____ SELECTED TEXT
Iranian screenwriter and director

Alireza Ghasemi (علیرضا قاسمی; Born 1990) is an Iranian screenwriter, film director and producer. notably directing In the Land of Brothers, for which he won the Directing Award at the Sundance Film Festival.

== Early life and education ==
Ghasemi graduated from the Tehran University of Art, where he studied cinema, and later attended Filmakademie Baden-Württemberg in Germany. He is also an alumnus of the Cannes Cinema de demain (2018) and Berlinale Talents (2022).

== Career ==
Ghasemi first gained international recognition with his short film Lunch Time (2017), which was nominated for the Short Film Palme d’Or at the 70th Cannes Film Festival. He later directed and co-wrote several short films, including Better Than Neil Armstrong (2019), Extra Sauce (2020), and Solar Eclipse (2021). These works were screened at numerous film festivals and received critical acclaim for their innovative narratives and thematic depth.
________
____ PROVIDED MATERIAL
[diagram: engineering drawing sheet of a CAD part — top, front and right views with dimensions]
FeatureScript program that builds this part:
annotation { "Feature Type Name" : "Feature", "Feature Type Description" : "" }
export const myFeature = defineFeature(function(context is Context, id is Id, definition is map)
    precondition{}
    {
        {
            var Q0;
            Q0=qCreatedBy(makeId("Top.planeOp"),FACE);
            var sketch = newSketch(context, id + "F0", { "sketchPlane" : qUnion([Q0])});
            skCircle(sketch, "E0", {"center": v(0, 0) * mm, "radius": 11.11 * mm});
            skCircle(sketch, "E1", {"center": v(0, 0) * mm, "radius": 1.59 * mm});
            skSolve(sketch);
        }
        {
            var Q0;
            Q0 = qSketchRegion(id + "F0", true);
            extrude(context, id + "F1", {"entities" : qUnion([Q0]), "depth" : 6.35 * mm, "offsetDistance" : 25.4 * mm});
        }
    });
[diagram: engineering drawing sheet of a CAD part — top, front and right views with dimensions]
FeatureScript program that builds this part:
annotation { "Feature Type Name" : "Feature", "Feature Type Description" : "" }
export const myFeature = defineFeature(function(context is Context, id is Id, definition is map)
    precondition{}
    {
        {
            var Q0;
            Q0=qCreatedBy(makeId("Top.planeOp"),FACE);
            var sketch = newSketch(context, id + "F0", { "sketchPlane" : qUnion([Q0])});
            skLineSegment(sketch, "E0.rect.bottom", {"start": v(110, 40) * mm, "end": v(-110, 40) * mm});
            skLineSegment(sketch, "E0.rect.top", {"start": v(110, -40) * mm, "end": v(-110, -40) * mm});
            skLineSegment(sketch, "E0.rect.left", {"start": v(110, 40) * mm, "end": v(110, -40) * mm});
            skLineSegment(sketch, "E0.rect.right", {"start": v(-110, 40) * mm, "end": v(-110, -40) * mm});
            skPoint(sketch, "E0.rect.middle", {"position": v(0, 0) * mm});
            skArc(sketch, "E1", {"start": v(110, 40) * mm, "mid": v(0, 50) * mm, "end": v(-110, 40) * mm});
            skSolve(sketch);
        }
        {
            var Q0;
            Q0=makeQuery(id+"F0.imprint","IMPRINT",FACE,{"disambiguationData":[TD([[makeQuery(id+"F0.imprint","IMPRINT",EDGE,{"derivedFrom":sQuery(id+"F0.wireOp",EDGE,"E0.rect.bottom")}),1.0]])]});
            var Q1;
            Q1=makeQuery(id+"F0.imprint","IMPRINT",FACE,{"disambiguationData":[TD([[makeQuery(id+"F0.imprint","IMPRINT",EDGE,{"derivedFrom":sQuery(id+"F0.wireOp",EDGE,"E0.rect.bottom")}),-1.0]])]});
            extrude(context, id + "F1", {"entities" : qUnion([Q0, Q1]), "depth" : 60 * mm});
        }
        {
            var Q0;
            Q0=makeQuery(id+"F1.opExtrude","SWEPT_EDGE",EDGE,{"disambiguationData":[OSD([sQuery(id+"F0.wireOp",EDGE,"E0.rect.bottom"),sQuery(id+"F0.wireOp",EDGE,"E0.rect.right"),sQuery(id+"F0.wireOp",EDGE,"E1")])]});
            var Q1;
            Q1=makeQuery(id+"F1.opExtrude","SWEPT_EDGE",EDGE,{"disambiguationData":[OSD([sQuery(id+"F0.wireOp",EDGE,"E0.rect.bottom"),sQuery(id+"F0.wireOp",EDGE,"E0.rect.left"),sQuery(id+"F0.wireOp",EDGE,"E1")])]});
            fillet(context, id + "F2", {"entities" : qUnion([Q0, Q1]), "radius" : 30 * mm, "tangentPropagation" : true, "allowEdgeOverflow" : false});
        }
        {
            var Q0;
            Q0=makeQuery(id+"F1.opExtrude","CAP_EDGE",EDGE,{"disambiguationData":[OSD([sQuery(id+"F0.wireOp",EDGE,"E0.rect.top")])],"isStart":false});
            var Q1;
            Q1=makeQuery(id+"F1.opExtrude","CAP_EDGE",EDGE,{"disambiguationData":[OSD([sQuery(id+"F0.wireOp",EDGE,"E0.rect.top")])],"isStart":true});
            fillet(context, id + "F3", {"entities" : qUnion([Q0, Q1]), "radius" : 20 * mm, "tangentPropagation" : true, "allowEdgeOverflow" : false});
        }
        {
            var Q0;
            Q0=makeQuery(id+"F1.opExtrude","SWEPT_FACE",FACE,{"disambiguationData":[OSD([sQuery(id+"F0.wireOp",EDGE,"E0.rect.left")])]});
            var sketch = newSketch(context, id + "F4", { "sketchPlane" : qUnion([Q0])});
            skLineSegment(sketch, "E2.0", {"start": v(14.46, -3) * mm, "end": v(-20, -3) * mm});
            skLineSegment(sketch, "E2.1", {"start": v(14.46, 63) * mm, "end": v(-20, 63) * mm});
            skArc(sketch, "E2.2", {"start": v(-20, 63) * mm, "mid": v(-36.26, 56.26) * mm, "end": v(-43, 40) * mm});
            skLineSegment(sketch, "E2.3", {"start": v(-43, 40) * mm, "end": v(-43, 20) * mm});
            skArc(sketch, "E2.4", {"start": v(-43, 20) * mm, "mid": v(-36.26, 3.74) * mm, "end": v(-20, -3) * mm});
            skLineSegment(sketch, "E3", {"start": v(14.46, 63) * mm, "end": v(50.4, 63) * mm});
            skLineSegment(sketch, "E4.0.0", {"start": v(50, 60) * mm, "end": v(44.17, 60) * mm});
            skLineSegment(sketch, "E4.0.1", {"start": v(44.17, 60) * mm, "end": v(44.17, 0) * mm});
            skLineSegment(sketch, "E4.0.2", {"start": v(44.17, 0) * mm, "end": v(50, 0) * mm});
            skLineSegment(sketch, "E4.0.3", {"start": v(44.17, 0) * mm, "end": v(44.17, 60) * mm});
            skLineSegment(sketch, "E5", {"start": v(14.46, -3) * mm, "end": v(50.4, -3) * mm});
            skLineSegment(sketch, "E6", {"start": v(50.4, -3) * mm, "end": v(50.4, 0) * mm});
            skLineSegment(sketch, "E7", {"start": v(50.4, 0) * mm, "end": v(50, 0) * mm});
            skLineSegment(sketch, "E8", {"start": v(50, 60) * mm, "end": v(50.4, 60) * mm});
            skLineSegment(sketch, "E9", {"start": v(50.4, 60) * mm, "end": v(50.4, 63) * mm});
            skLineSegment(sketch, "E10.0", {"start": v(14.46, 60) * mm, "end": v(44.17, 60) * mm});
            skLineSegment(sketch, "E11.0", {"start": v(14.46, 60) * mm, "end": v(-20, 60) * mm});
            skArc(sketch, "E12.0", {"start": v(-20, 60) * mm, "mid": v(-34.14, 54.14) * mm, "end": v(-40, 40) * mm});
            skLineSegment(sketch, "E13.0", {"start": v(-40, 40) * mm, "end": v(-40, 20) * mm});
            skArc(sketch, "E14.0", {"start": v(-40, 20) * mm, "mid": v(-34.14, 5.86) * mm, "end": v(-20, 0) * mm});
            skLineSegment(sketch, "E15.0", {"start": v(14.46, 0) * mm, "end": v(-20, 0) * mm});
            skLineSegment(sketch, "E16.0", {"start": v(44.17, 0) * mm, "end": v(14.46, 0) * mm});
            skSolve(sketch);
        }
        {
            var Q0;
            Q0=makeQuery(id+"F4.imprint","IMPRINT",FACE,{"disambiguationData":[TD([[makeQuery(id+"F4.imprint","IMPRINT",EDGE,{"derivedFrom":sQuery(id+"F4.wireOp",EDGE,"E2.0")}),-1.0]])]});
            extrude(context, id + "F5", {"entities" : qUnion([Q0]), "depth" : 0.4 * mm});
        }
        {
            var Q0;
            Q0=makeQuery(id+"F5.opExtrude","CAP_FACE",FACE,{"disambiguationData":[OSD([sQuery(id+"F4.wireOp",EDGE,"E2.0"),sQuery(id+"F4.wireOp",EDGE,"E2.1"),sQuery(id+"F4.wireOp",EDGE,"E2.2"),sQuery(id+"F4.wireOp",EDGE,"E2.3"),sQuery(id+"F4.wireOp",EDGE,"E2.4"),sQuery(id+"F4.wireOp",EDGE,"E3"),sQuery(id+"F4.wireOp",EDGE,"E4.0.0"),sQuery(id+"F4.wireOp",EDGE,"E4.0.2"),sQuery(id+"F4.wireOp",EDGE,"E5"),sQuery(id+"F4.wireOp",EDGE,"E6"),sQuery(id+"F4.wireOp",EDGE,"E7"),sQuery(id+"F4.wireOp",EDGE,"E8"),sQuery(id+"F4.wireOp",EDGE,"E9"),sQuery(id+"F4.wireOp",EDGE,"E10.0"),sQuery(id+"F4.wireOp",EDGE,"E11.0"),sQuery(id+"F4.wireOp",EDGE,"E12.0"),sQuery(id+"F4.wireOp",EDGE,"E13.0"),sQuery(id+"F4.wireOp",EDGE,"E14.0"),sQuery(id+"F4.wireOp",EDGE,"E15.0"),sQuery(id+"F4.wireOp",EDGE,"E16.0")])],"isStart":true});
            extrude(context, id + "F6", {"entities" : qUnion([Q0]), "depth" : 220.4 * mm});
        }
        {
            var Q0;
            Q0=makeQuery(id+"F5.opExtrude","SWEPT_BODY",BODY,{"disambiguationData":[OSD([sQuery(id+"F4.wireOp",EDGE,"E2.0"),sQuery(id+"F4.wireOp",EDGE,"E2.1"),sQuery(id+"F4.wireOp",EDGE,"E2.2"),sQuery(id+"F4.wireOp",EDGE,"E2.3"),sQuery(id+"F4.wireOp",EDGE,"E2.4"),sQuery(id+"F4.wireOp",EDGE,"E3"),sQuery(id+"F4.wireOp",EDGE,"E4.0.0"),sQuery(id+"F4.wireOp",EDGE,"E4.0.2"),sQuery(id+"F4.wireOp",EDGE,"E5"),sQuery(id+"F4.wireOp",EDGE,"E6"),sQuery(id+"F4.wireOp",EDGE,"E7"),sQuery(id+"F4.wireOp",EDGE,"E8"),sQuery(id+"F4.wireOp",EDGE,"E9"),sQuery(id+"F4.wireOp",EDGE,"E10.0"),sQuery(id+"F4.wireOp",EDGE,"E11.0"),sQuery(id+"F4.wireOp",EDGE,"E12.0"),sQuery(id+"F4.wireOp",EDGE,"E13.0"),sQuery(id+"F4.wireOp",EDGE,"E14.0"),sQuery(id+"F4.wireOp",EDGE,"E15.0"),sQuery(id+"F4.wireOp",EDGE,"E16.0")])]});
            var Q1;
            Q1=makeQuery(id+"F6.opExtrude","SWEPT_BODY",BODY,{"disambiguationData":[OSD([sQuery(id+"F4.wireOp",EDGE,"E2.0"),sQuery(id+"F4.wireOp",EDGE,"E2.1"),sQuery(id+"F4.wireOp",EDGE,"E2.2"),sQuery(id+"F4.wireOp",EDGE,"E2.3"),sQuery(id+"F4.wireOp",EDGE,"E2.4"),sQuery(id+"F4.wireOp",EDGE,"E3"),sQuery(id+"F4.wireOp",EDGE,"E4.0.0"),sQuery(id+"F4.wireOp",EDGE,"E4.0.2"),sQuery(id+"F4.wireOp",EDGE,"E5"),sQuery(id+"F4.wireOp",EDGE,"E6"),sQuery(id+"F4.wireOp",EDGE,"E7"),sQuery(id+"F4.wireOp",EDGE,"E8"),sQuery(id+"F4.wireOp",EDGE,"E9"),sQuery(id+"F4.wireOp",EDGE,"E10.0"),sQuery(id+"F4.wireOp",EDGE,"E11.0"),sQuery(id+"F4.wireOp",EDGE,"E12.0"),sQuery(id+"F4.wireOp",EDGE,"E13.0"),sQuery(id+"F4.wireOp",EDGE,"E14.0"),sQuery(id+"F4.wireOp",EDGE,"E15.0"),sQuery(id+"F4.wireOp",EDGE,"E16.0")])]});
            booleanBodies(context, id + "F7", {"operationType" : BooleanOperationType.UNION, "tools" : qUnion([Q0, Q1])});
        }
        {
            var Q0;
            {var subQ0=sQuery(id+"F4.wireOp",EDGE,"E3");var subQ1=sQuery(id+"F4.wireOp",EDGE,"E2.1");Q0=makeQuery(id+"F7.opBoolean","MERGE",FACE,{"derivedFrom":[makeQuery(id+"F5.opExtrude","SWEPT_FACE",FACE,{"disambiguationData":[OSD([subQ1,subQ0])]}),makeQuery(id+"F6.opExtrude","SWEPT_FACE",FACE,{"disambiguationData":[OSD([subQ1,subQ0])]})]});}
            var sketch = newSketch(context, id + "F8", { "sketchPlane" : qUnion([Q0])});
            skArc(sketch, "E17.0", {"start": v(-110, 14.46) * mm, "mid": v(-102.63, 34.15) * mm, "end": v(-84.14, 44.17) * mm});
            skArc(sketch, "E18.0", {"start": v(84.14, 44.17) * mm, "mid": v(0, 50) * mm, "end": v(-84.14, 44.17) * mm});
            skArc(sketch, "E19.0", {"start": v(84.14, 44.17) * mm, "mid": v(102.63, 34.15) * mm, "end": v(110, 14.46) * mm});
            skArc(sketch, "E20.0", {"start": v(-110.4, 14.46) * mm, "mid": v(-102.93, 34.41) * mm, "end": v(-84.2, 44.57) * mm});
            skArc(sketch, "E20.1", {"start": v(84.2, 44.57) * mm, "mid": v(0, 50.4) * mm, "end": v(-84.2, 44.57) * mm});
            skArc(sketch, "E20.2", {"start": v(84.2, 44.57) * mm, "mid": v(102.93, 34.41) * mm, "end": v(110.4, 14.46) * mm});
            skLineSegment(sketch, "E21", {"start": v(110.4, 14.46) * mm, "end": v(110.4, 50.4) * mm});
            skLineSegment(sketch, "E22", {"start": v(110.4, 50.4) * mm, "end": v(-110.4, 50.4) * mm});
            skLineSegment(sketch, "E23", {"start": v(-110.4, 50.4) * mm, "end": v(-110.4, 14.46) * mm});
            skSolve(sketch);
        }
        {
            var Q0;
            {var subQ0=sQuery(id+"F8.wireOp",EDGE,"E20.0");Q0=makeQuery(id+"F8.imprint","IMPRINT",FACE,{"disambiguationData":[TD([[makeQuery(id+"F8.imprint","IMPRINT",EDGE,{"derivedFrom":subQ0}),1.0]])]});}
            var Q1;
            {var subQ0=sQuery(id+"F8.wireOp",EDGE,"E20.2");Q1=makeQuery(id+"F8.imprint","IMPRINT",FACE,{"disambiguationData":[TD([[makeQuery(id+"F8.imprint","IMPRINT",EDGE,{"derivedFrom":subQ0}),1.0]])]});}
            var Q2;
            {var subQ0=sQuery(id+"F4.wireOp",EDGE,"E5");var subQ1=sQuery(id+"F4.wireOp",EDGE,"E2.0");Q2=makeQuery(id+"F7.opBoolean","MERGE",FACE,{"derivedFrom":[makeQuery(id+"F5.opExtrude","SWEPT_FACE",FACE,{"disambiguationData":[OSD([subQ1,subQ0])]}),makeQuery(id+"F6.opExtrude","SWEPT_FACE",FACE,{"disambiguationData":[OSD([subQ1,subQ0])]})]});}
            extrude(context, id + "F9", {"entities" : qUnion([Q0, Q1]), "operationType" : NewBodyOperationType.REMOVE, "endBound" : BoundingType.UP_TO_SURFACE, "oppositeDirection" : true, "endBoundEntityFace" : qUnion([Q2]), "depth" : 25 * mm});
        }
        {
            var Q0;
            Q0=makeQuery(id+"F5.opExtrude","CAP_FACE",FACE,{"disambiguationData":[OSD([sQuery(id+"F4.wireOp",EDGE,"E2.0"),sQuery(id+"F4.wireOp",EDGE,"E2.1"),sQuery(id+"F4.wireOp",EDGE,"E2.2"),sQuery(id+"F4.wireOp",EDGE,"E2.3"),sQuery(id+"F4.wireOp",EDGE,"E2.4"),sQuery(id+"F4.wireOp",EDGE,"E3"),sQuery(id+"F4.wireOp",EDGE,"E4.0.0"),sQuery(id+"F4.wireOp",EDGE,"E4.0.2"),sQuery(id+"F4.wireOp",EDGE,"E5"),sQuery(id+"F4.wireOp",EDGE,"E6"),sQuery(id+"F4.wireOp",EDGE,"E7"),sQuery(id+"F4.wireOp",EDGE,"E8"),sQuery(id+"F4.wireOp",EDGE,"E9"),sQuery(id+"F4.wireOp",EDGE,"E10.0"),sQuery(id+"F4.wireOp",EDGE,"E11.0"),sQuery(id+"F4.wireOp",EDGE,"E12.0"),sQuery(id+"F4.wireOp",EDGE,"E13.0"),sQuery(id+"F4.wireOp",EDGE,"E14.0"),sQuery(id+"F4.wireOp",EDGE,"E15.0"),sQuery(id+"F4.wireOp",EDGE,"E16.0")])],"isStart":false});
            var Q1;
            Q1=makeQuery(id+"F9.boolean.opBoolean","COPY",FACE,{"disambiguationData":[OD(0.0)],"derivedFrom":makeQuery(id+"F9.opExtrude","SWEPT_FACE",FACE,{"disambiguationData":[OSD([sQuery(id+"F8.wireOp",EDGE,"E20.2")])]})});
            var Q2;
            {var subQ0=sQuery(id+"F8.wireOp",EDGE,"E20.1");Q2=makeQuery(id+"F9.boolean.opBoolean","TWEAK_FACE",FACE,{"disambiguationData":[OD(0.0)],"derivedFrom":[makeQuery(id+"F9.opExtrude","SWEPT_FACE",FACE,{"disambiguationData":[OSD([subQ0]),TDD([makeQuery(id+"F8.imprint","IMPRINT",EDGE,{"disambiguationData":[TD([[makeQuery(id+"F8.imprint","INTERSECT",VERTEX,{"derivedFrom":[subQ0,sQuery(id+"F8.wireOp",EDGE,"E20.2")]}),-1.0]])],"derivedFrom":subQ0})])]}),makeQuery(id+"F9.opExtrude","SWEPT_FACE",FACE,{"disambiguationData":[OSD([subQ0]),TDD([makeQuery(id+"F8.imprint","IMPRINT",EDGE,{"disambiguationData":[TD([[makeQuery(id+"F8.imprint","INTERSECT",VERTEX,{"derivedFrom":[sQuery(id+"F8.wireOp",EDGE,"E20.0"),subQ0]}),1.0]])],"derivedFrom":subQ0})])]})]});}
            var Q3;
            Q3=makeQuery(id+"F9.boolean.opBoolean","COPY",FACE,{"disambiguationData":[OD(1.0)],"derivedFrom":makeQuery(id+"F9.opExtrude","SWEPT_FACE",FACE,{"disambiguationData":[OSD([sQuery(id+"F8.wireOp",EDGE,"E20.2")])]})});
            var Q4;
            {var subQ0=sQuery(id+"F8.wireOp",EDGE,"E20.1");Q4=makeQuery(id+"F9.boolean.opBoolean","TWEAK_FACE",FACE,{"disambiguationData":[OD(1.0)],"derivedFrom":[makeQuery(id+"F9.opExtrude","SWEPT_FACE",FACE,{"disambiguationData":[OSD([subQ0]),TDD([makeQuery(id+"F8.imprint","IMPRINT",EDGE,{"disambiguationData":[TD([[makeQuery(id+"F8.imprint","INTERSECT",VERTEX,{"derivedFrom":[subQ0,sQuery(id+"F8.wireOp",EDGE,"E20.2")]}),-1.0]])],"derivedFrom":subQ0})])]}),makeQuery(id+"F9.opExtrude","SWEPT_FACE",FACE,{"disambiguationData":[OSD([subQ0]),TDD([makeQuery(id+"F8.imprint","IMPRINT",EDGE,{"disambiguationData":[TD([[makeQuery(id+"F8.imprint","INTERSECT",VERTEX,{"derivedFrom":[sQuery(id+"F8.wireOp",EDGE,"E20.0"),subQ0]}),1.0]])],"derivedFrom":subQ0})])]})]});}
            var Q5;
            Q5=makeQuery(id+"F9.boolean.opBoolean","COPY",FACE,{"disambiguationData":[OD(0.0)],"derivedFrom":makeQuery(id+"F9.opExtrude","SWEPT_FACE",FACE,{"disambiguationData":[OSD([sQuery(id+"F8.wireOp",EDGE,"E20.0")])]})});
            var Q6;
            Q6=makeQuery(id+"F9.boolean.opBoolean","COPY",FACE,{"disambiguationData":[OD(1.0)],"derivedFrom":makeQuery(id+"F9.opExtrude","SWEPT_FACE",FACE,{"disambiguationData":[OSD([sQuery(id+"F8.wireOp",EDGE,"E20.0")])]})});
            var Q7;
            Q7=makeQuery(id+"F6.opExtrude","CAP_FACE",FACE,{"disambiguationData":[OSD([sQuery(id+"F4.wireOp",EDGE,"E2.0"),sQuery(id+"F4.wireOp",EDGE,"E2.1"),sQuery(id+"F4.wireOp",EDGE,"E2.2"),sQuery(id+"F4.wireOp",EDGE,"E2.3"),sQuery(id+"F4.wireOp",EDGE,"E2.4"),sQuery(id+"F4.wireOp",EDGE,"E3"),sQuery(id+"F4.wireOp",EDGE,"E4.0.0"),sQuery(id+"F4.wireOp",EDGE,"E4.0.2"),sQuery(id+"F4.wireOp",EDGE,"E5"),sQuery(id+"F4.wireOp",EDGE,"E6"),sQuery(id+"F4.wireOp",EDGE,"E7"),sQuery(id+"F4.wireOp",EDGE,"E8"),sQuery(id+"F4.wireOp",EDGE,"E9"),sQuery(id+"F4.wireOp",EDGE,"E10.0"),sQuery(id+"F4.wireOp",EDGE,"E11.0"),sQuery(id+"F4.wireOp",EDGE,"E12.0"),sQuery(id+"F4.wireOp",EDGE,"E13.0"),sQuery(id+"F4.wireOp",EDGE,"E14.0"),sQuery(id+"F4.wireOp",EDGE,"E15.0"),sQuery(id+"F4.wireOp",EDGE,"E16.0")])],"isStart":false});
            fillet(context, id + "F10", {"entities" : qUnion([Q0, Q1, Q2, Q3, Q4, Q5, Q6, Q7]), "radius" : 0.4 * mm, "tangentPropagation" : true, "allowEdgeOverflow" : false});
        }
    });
________
→ **USING THE INFORMATION**
1. For the Alireza Ghasemi biography above, mark each statement yes or no and quote the words that decide it: (a) Ghasemi studied cinema at the Tehran University of Art. (b) Lunch Time won the Short Film Palme d'Or at the 70th Cannes Film Festival. (c) Ghasemi is an alumnus of Berlinale Talents (2022).
2. Return the stretch of the Alireza Ghasemi biography from "Iranian screenwriter and" through "Sundance Film Festival.", copied word for word.
3. Take the Alireza Ghasemi biography further, picking up after its last sentence.

→ **YOUR RESPONSES**
1.
(a) Yes: "Ghasemi graduated from the Tehran University of Art, where he studied cinema"
(b) No: "which was nominated for the Short Film Palme d’Or at the 70th Cannes Film Festival"
(c) Yes: "He is also an alumnus of the Cannes Cinema de demain (2018) and Berlinale Talents (2022)."

2.
Iranian screenwriter and director

Alireza Ghasemi (علیرضا قاسمی; Born 1990) is an Iranian screenwriter, film director and producer. notably directing In the Land of Brothers, for which he won the Directing Award at the Sundance Film Festival.

3.
Beyond filmmaking, Ghasemi has been actively involved in film festival organization. He served as the director of the 11th Nahal International Short Film Festival in 2014 and founded the Globe International Silent Film Festival in 2015. In 2021, he was appointed as the director of the Iranian Short Film Academy Awards (ISFA Awards), further contributing to the recognition of short films and filmmakers in Iran.

His debut feature, In the Land of Brothers (2024), premiered at the Sundance Film Festival and earned the Best Directing Award in the World Cinema Competition.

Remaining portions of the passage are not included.